0Cr13(低炭素) 1Cr13(高炭素)
改善された靭性と溶接性が優先されるバルブ本体およびトリム 高い硬度が必要な刃物の刃、切削エッジ、シャフトなどの摩耗抵抗部品
定期的なPWHTを伴う中程度の腐食サービスにおけるシャフト、ファスナー、ポンプ部品 硬度/摩耗抵抗が重要なボールベアリングケージ、バルブシート、シールリング
製造の容易さが重要な一般用途の構造用ステンレス部品 摩耗にさらされる工具、摩耗プレート、および部品で高い硬度が必要

選択の理由: - 溶接性、靭性、延性がピーク硬度よりも重要な場合は0Cr13を使用します;動的荷重がかかる部品や溶接後の性能が重要な場合に好まれます。 - 最大達成可能な硬度と摩耗抵抗が主要な要因であり、厳格な熱処理と溶接管理が許容される場合は1Cr13を使用します。

9. コストと入手可能性

  • コスト:1Cr13と0Cr13は、一般的に基本材料コストが類似しています。クロム含有量が合金価格を支配するため、1Cr13は仕上げ硬度が仕上げ作業を減少させる場合、単位処理コストがわずかに安くなることがありますが、追加の溶接および熱処理管理が全体の部品コストを増加させる可能性があります。
  • 入手可能性:両グレードは広く生産されており、GBおよび同等の仕様に基づいて製造される地域でプレート、バー、鍛造形態で入手可能です。特定の製品形状、厳密な組成管理、または特殊な熱処理状態がリードタイムに影響を与える可能性があります。

10. まとめと推奨

まとめ表(定性的)

特性 0Cr13 1Cr13
溶接性 良好(1Cr13よりも良い) 普通から悪い(より厳格な前加熱およびPWHTが必要)
強度–靭性のトレードオフ 靭性にバランス より高い強度/硬度にバランス
コスト(材料のみ) 同等 同等

結論 — アプリケーションのニーズに基づいて選択: - 動的荷重がかかる部品や製造の簡便さが重要な場合は、改善された溶接性、より高い靭性、より良い延性が必要な場合は0Cr13を選択してください。 - より高い熱処理後の硬度と摩耗抵抗が必要で、脆化やHAZの亀裂リスクを管理するために厳格な熱処理と溶接管理を適用できる場合は1Cr13を選択してください。

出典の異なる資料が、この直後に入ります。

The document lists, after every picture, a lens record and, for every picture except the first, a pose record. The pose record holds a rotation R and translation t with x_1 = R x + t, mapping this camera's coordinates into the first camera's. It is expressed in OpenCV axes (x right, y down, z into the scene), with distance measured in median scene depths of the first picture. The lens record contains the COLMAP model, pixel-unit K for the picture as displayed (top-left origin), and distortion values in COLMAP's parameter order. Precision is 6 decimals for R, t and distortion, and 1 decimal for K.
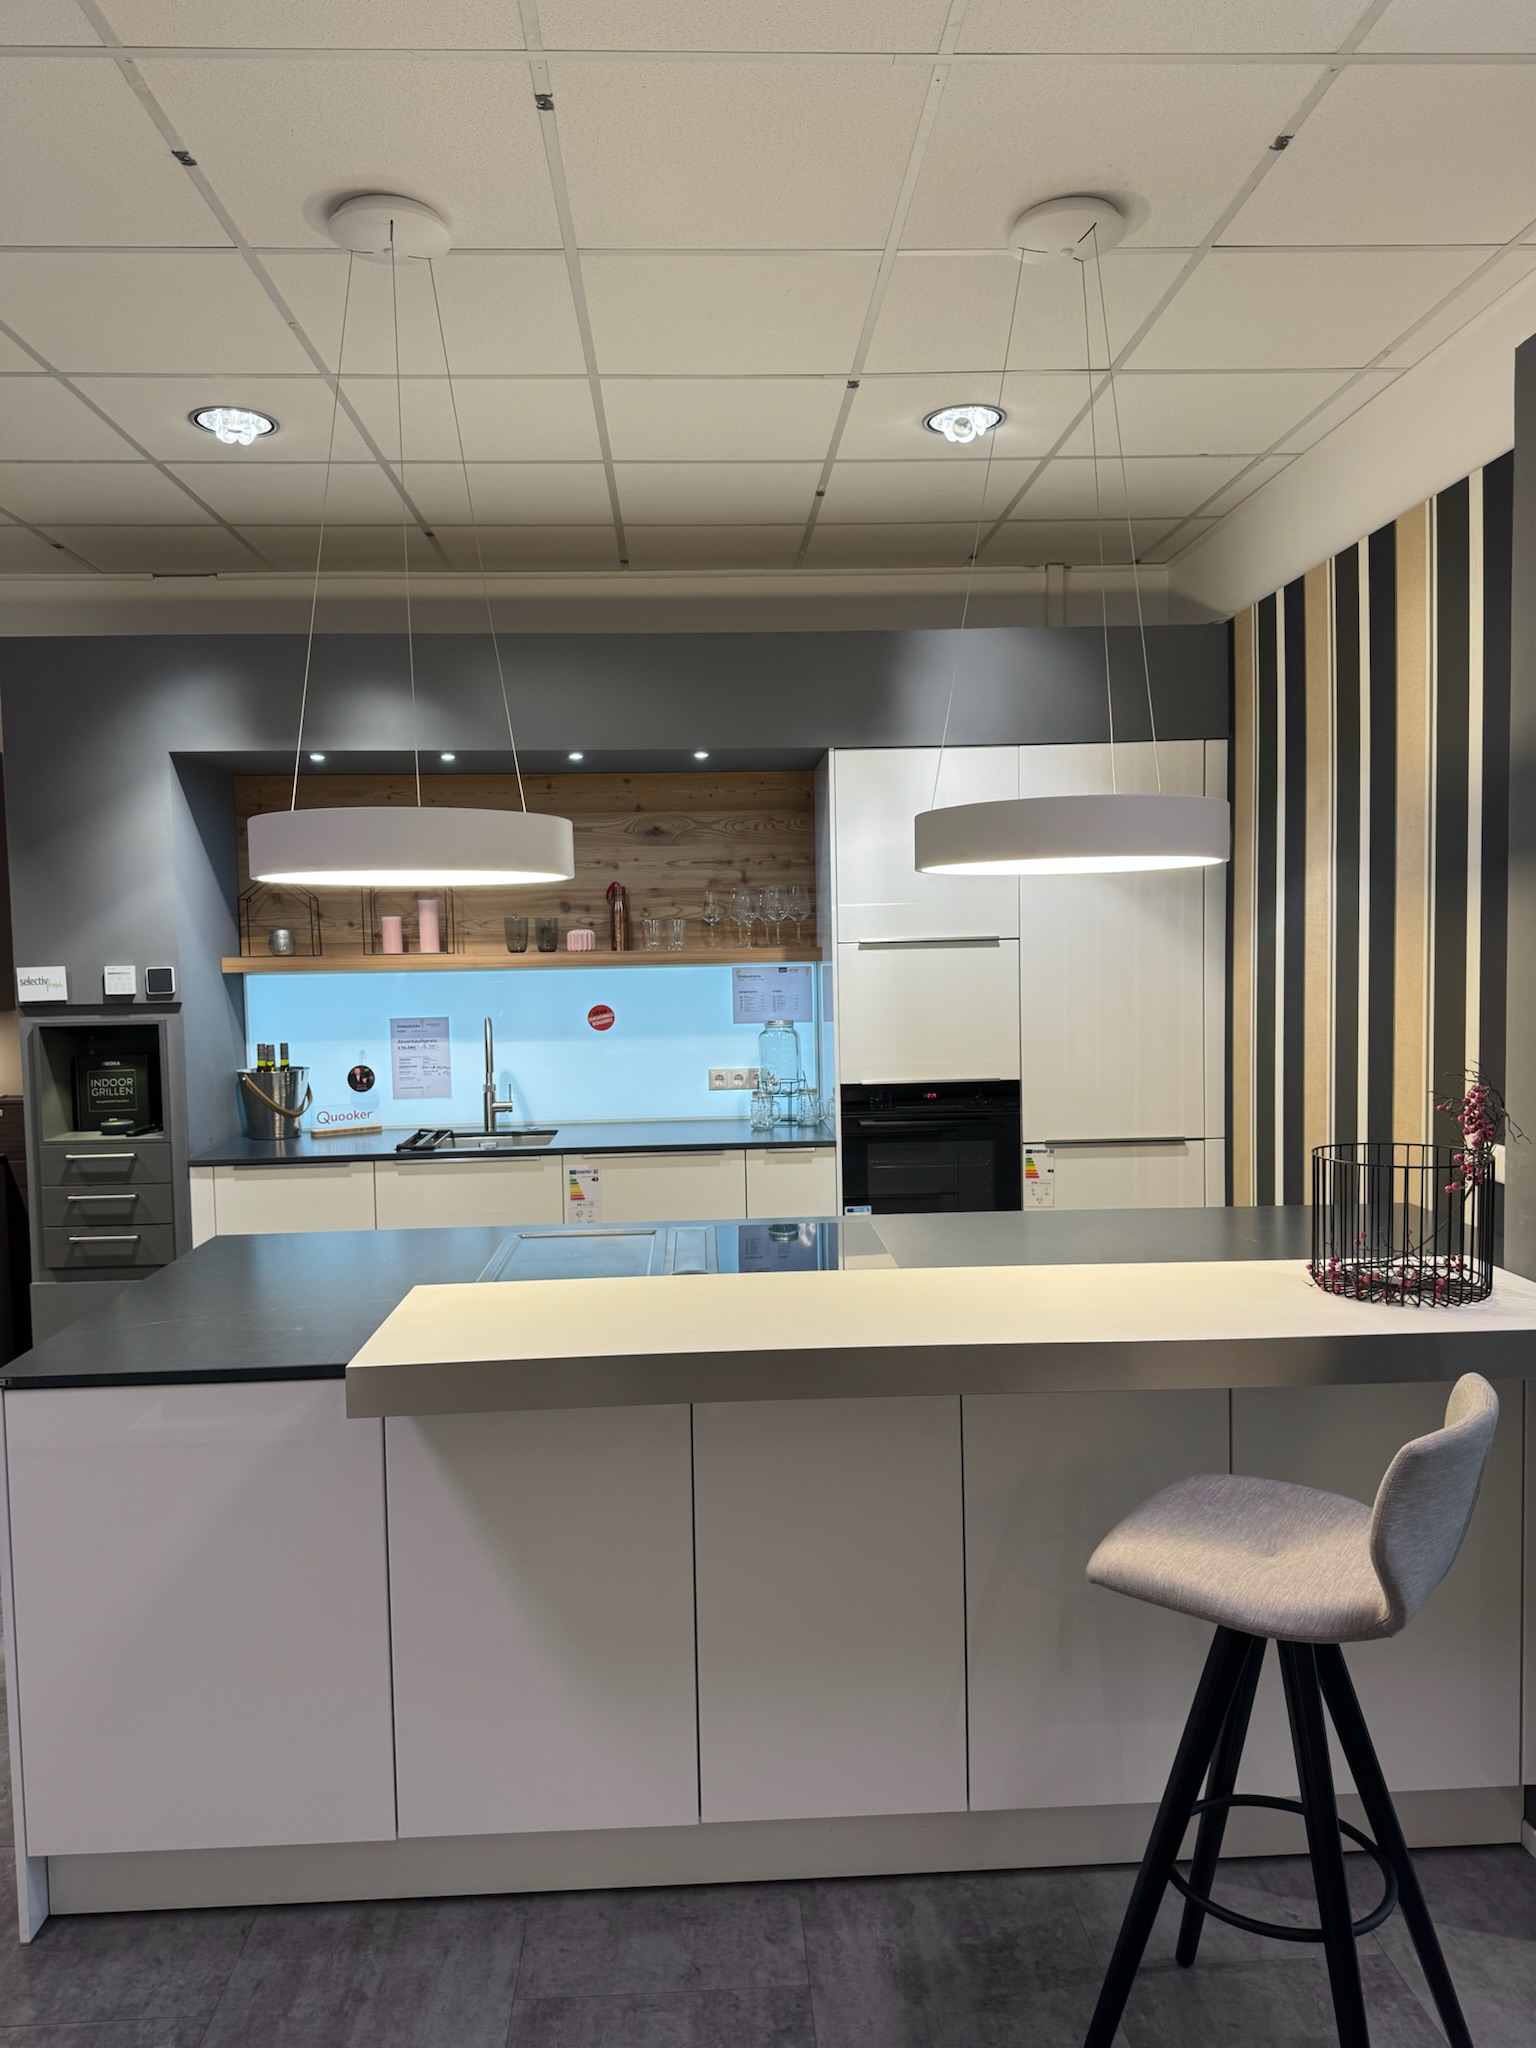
lens RADIAL K [[1451.1, 0, 751.6], [0, 1451.1, 1034.6], [0, 0, 1]] dist [0.083294, -0.086121]
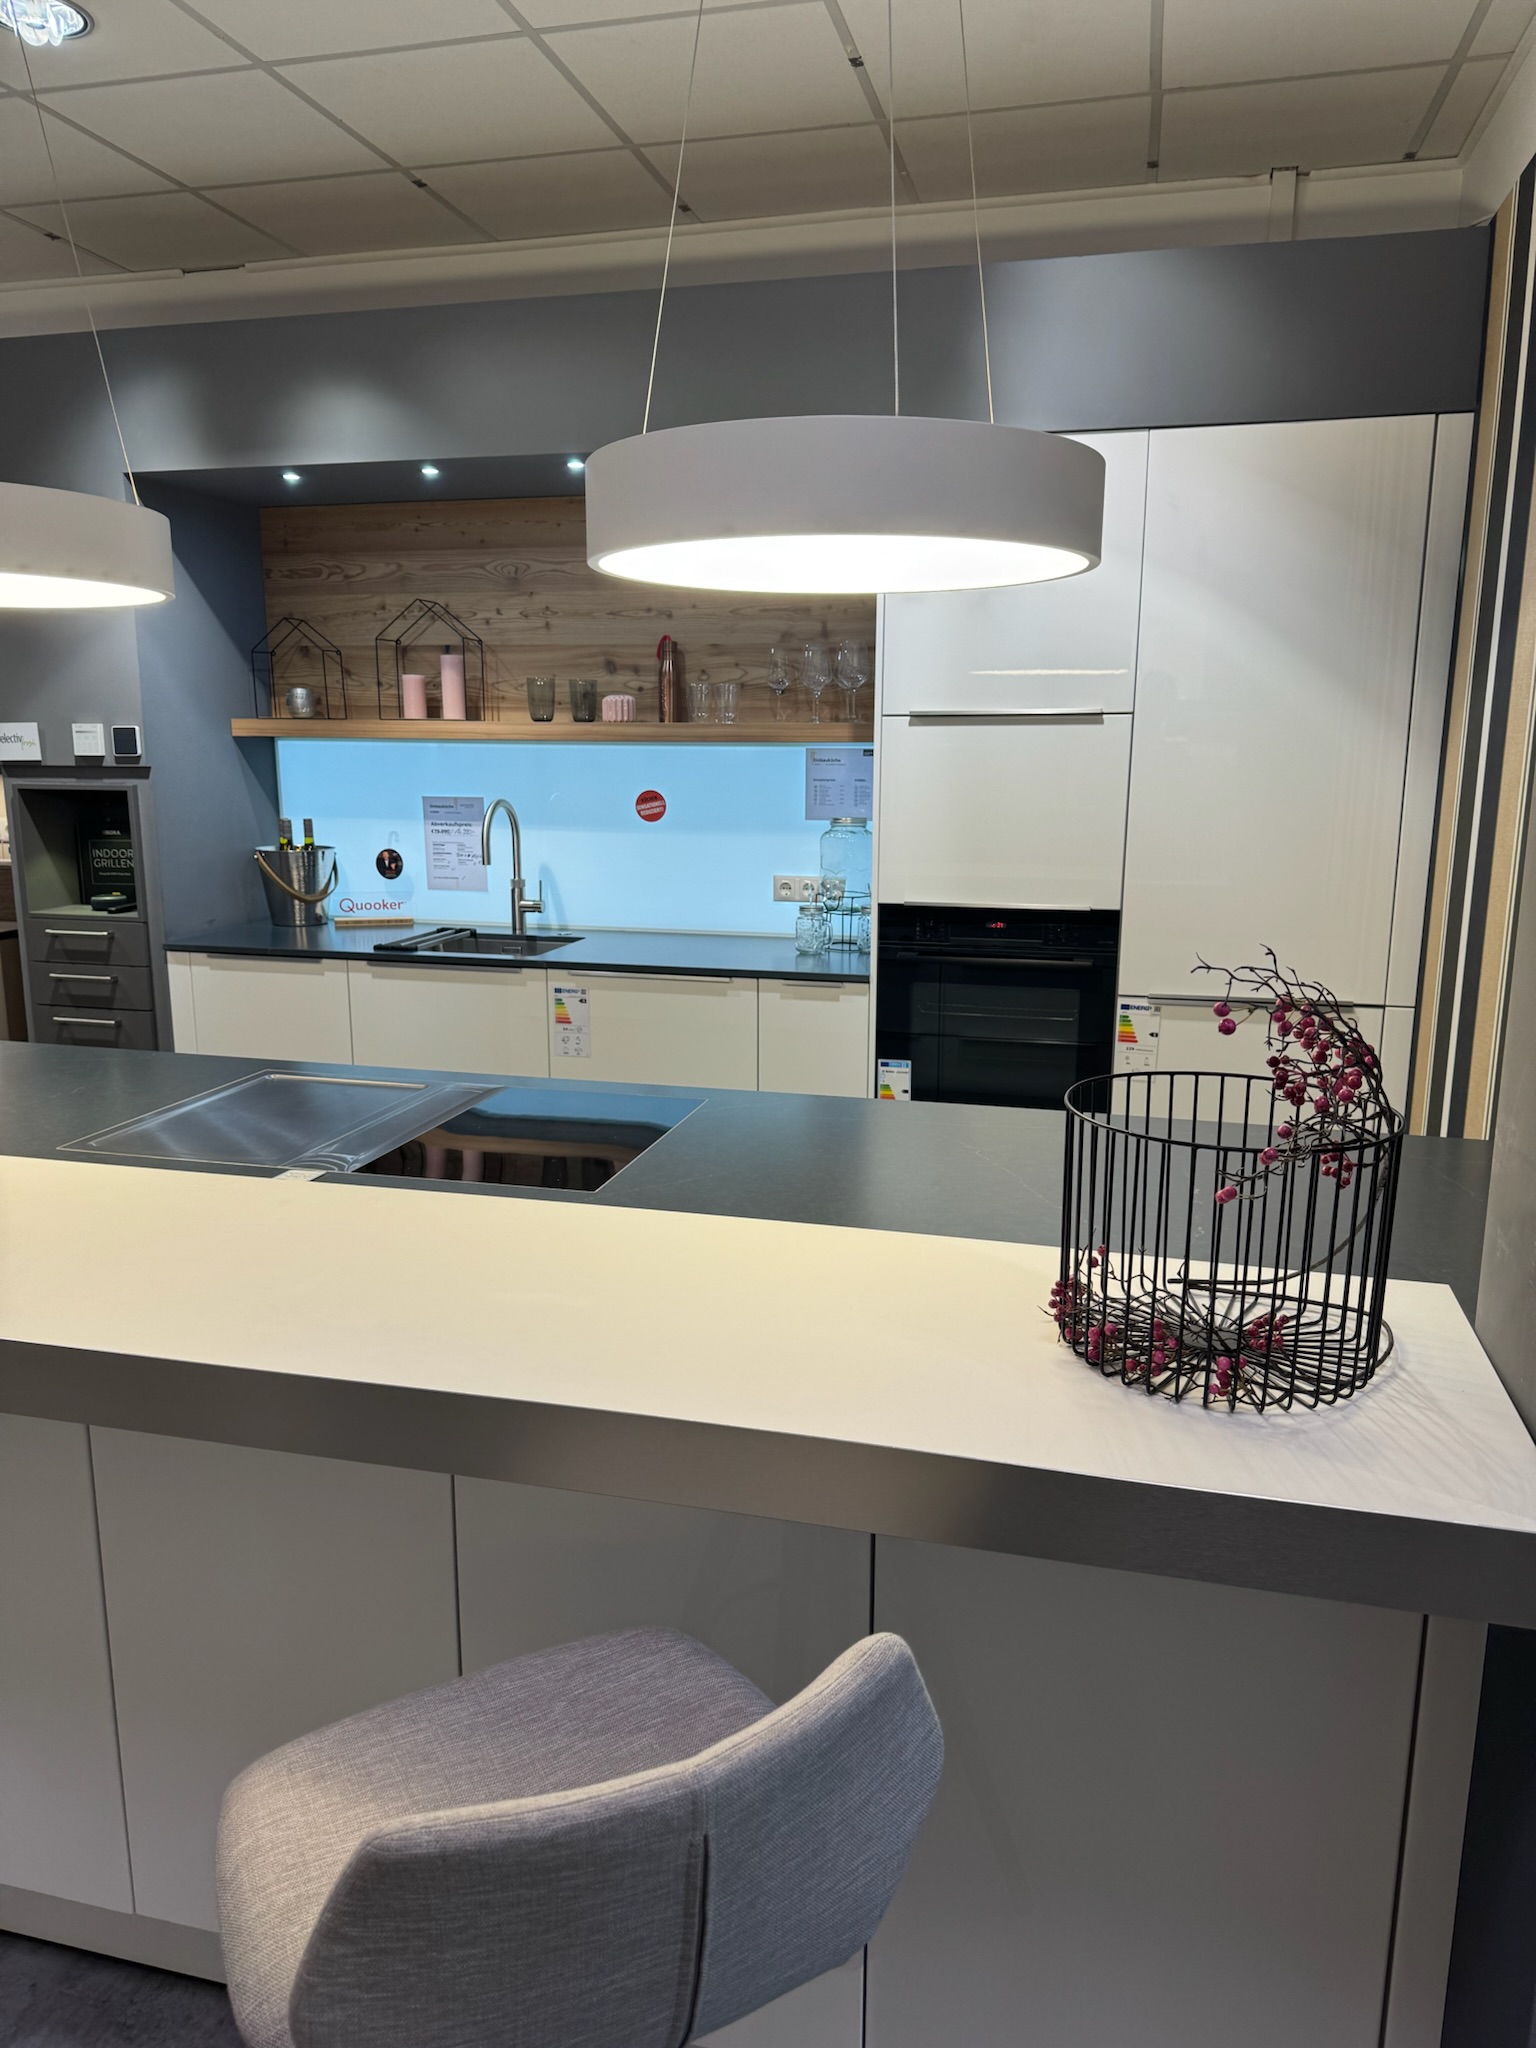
lens RADIAL K [[1451.1, 0, 751.6], [0, 1451.1, 1034.6], [0, 0, 1]] dist [0.083294, -0.086121]
pose [[0.956021, 0.082408, -0.281483, 0.204834], [-0.041503, 0.988069, 0.148311, -0.008123], [0.290347, -0.130106, 0.948035, 0.218537]]
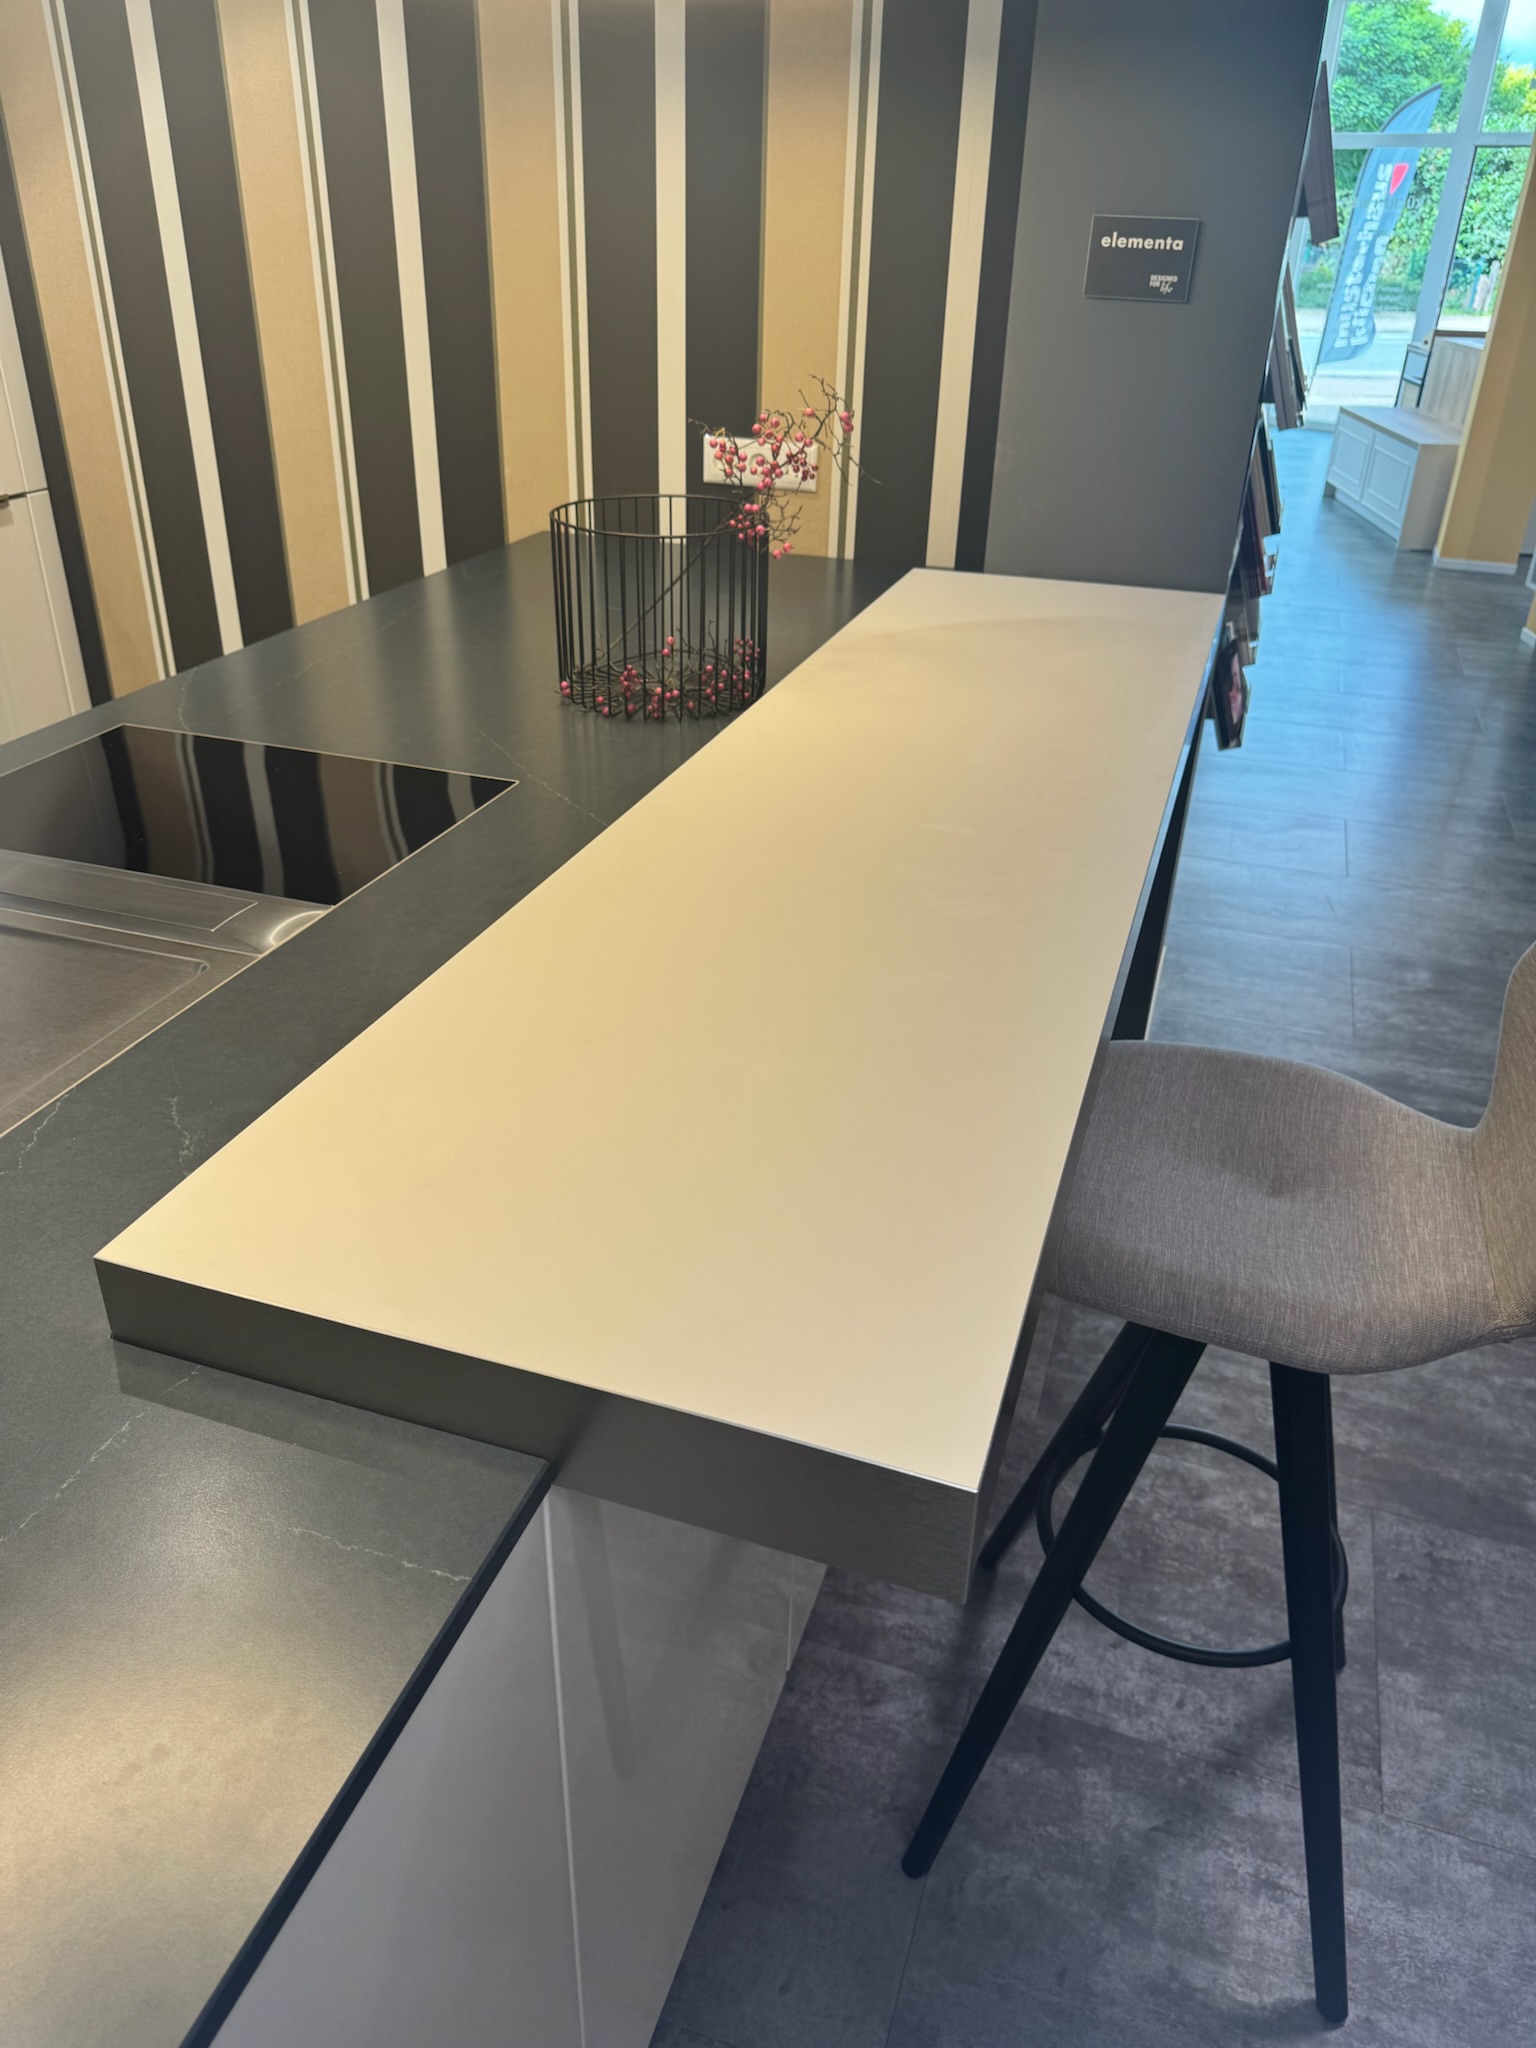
lens RADIAL K [[1464.3, 0, 761.2], [0, 1464.3, 1028.9], [0, 0, 1]] dist [0.001013, 0.001707]
pose [[0.359270, -0.427096, 0.829767, -0.215536], [0.030622, 0.894048, 0.446924, 0.000947], [-0.932731, -0.135158, 0.334283, 0.404292]]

仕様および調達に関する最終的な注意: - 常に供給者の認定された化学分析および熱処理状態を要求してください;購入注文に必要な機械的特性および熱処理/テンパリングレジメンを指定してください。 - 溶接アセンブリの場合、前加熱、インターパス制御、消耗品、およびPWHT要件を詳細に記載した溶接手順仕様(WPS)を提供し、失敗の結果が重大な場合はNDT/検査を考慮してください。